What I love about this collection most, is the continuous uncertainty of the human in the face of the unknown in the journey through reality. Have you ever looked at moth wings splayed on wild bindweed? What does that mean? Or, what do we talk about when we talk about death? We get no closer to knowing the truth of anything as we approach the end of the book or the end of our lives. We are no wiser for the exploration or the words or our days, in spite of their gorgeous eloquence and stolen shards of happiness. In the final moments, barely lucid, our senses slipping, we ache to reach the limit, as if it were a sign of a fresh start, when we are left with an aftertaste and a craving, a craving for more poems, a craving for more life.

Indeed, after reading and re-reading Sabyasachi Nag’s Uncharted, I was left longing for more. This is a fine young poet to watch for. His skilled mastery at cohering words and lines from many sources of influence is spellbinding. Inspired by the work of many, among which C.D. Wright; edited by Stuart Ross and published by Denis De Klerck, Uncharted is available from Mansfield Press, Amazon and bookstores worldwide.

 

Sabyasachi Nag. Uncharted. Toronto, Ontario: Mansfield Press, 2020.
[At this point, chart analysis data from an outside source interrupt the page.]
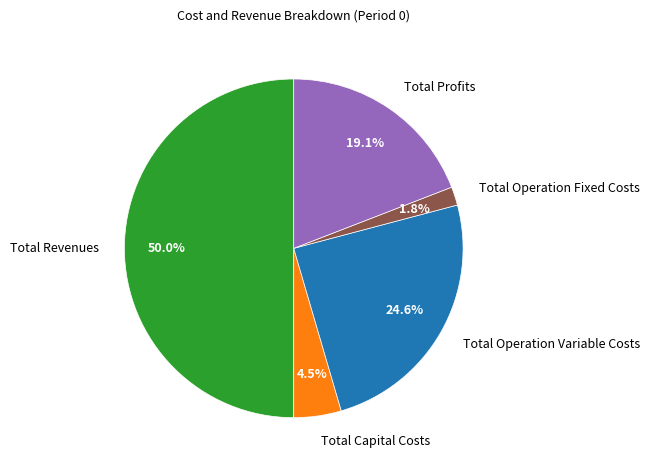

To the nearest percent, what percentage of the pie is Total Operation Variable Costs?

25%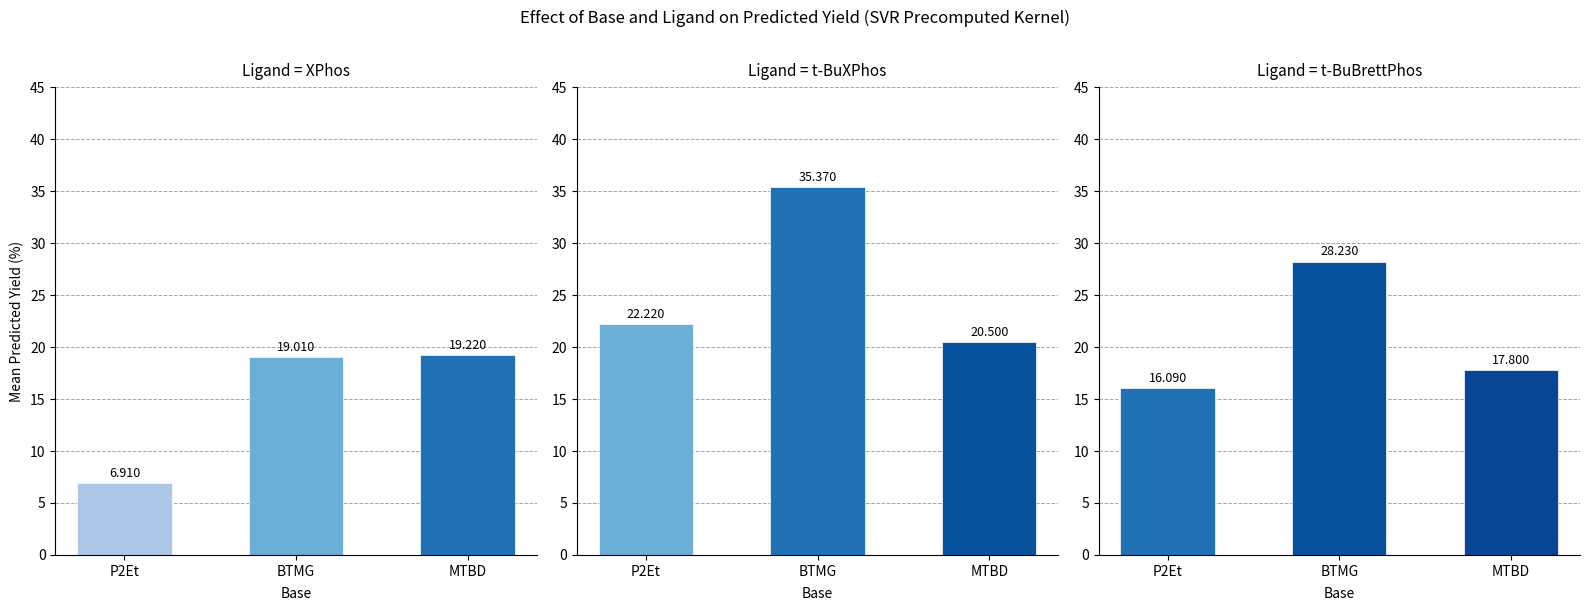

List the labels in order of t-BuBrettPhos value, smallest first.

P2Et, MTBD, BTMG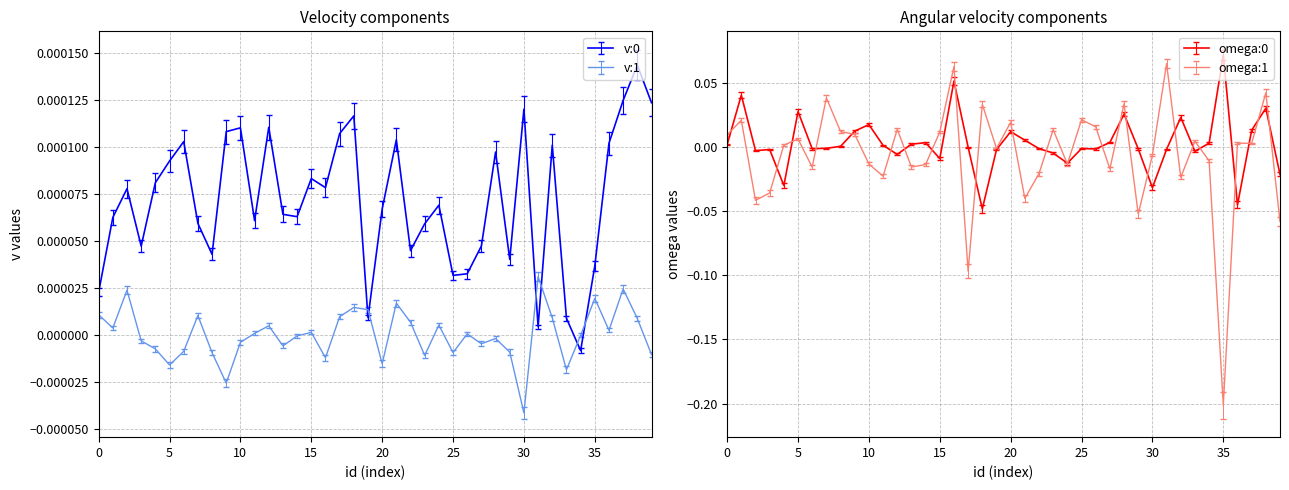

How many data points in v:0 are above 0?

39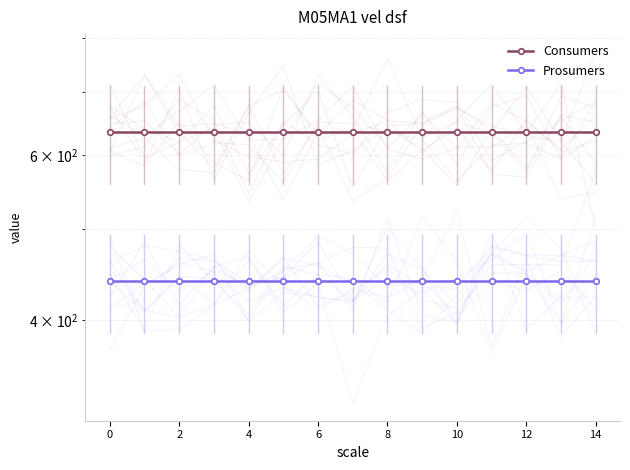

Which has a higher value, 12 or 8?

12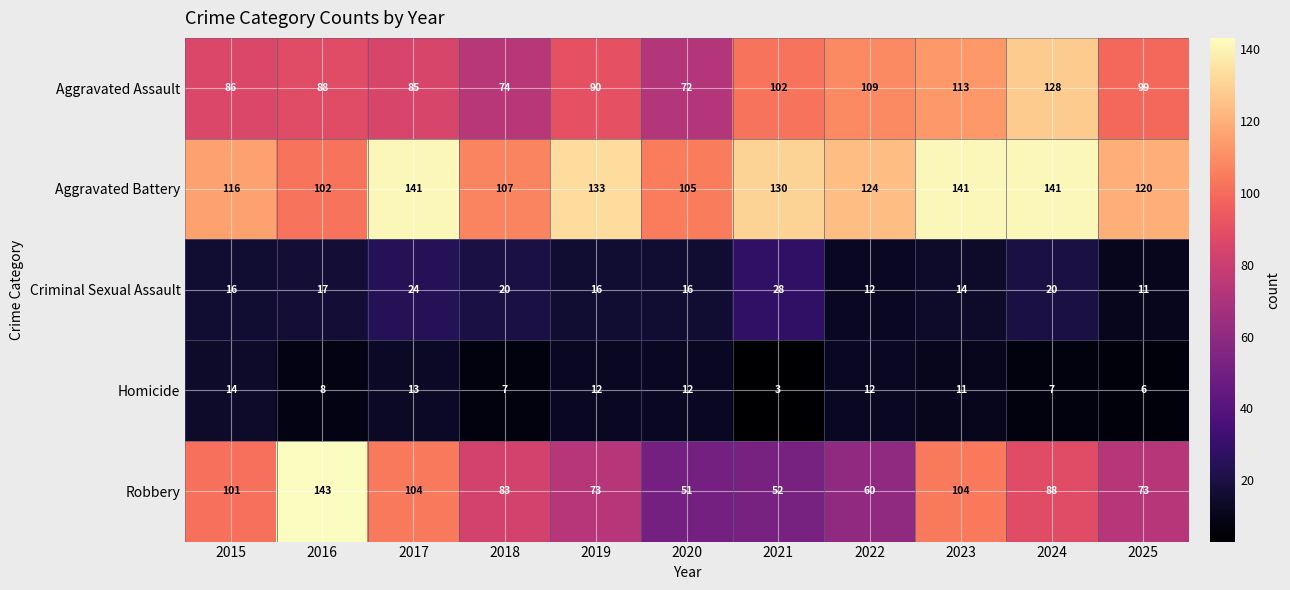

What is the total value across all series at 2018?

291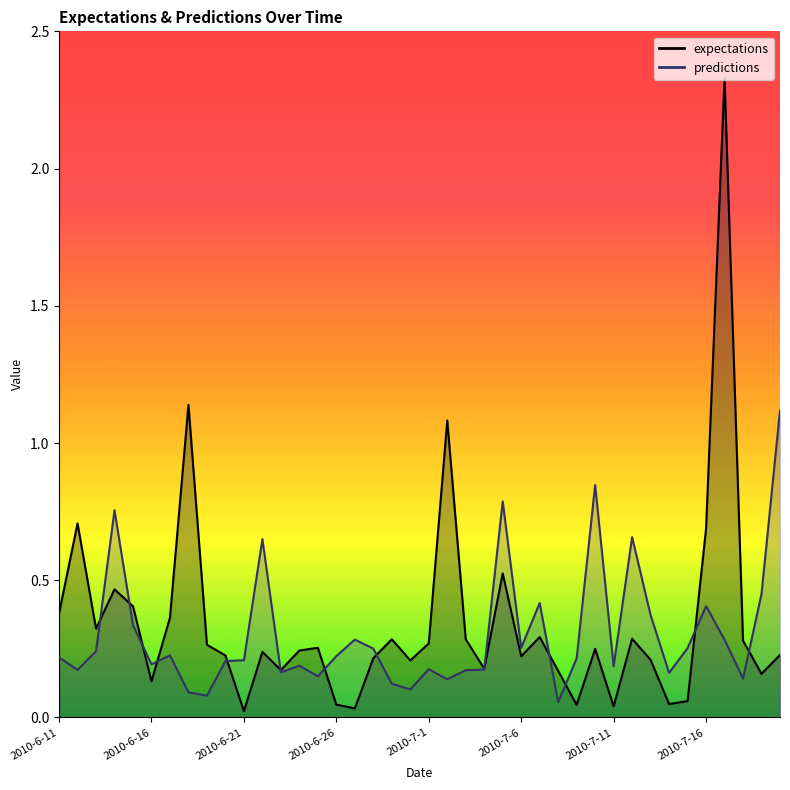

True or false: expectations and predictions cross at least once.

True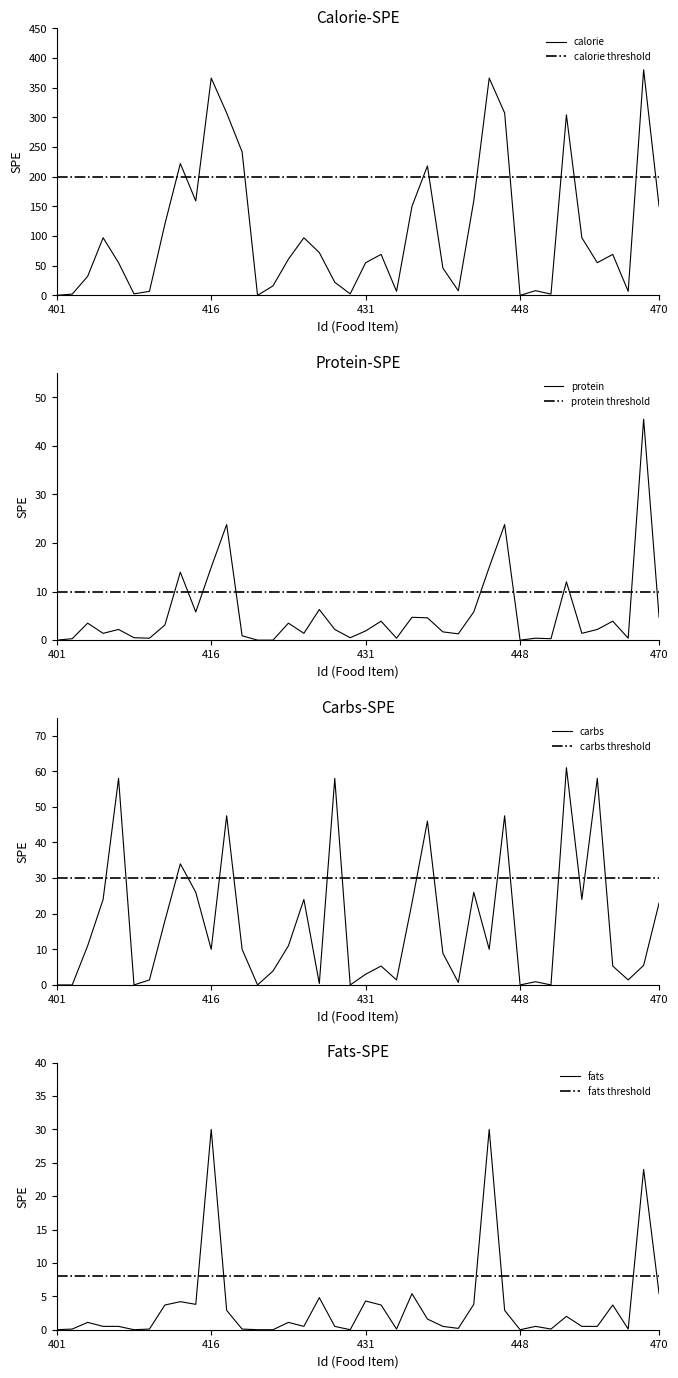

What is the average value of the calorie series?

108.4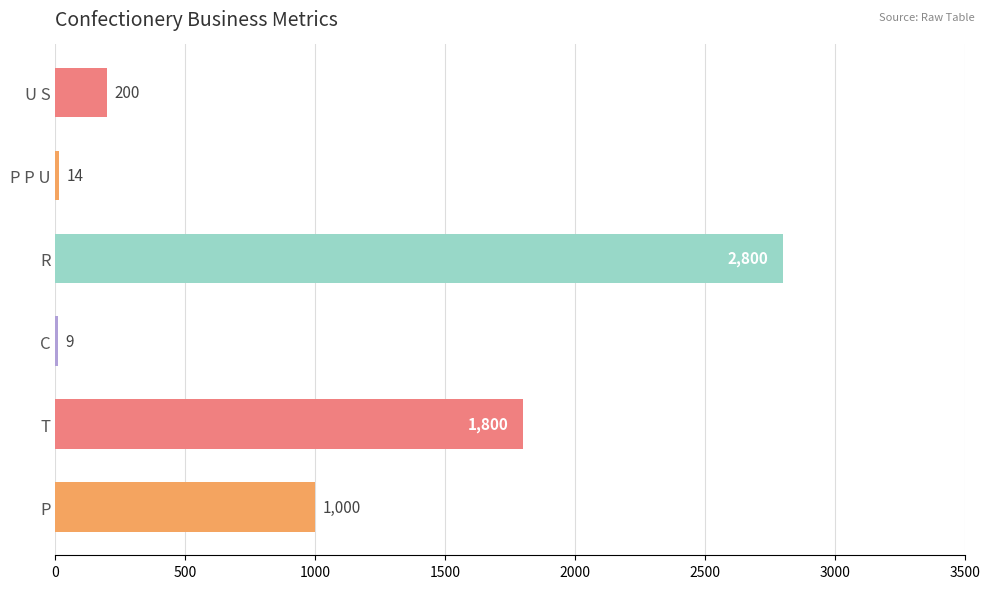

At which label is the value closest to 1404?

T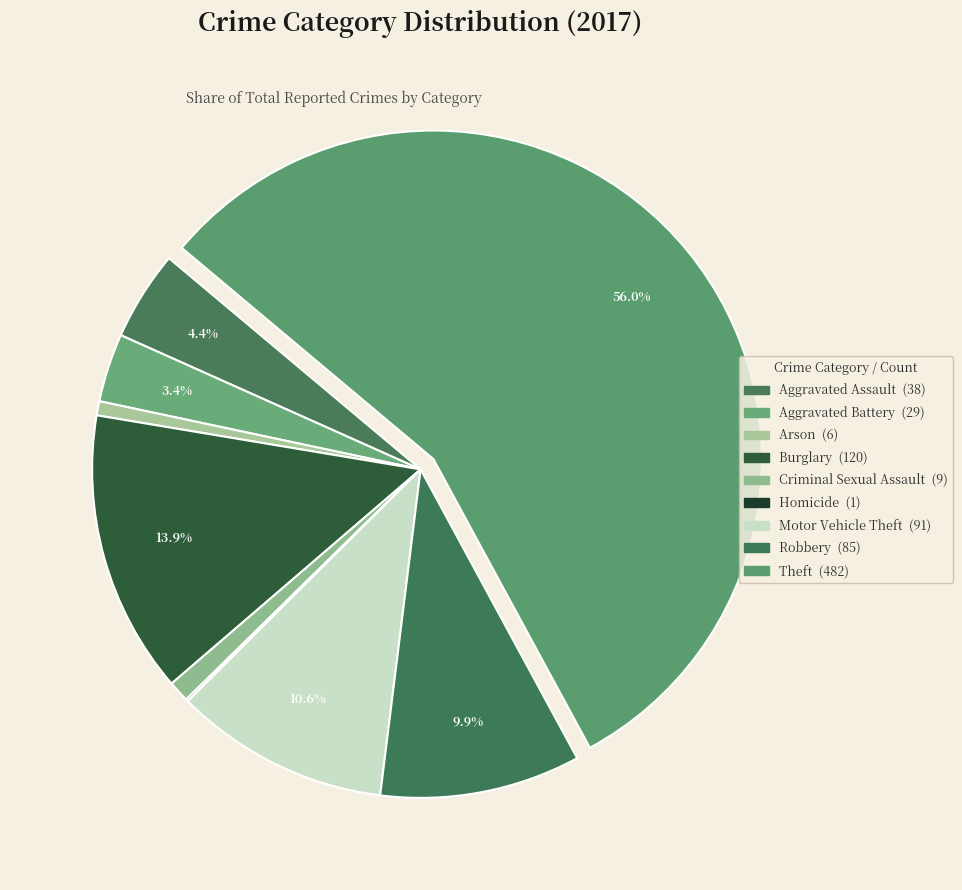

How many segments does this pie chart have?

9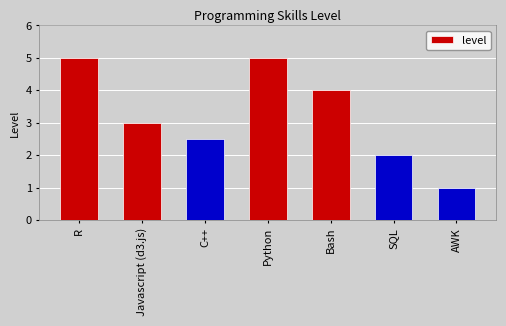

Reading left to right, extract all data points from this chart.

5.0	3.0	2.5	5.0	4.0	2.0	1.0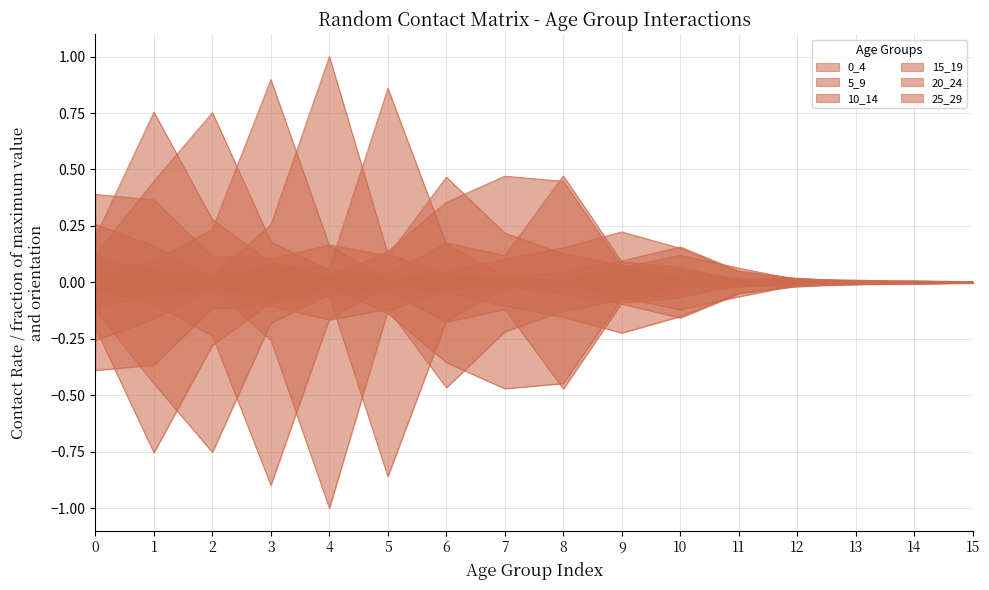

At how many categories does at least one series exceed 0?

16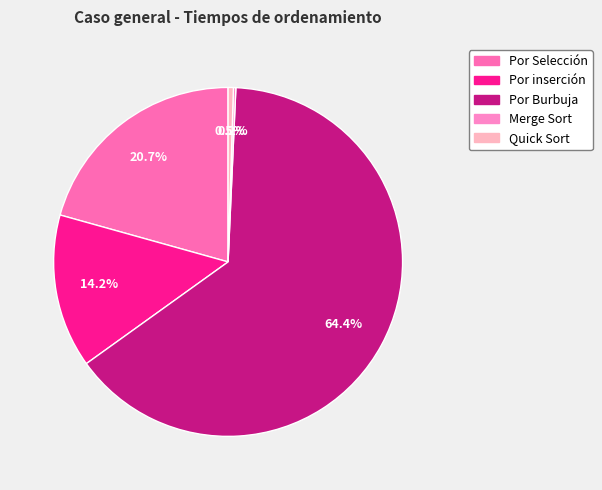

To the nearest percent, what is the difference between the Por inserción and Quick Sort slice percentages?

14%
Josie Di Sciascio-Andrews is a poet, author, teacher and the host & coordinator of the Oakville Literary Cafe Series. Her latest book of poems, Meta Stasis, was released July 2021 by Mosaic Press. Her collection of local poems and photography, Sunrise Over Lake Ontario, was launched in 2019. Her previous poetry publications include: Sea Glass, The Whispers of Stones, The Red Accordion, Letters from the Singularity and A Jar of Fireflies. Josie’s poetry has been shortlisted for the Malahat Review’s Open Season Award, Descant’s Winston Collins Prize, The Canada Literary Review, The Eden Mills Literary Contest and The Henry Drummond Poetry Prize. Her poetry has won first place in Arborealis Anthology Contest of The Ontario Poetry Society and in Big Pond Rumours Literary E-Zine. Some of her poems feature on The Niagara Falls Poetry website. One of her pieces was included by Priscila Uppal in Another Dysfunctional Cancer Poem Anthology, Mansfield Press, in 2018, rated by Chatelaine Magazine as one of the best Canadian poetry books of 2018. Josie is the author of two non-fiction books: How the Italians Created Canada (the contribution of Italians to the Canadian socio-historical landscape) and In the Name of Hockey ( a closer look at emotional abuse in boys’ sports.) Josie teaches workshops for Poetry in Voice and for Oakville Galleries. She writes and lives in Oakville, Ontario.

 

Sabyasachi Nag (Sachi) is the author of two previous collections of poetry: Bloodlines (Writers Workshop, 2006) and Could You Please, Please Stop Singing (Mosaic Press, 2015). He is a graduate of the Writer’s Studio at Simon Fraser University and Humber School for Writers. He lives in Mississauga, Ontario.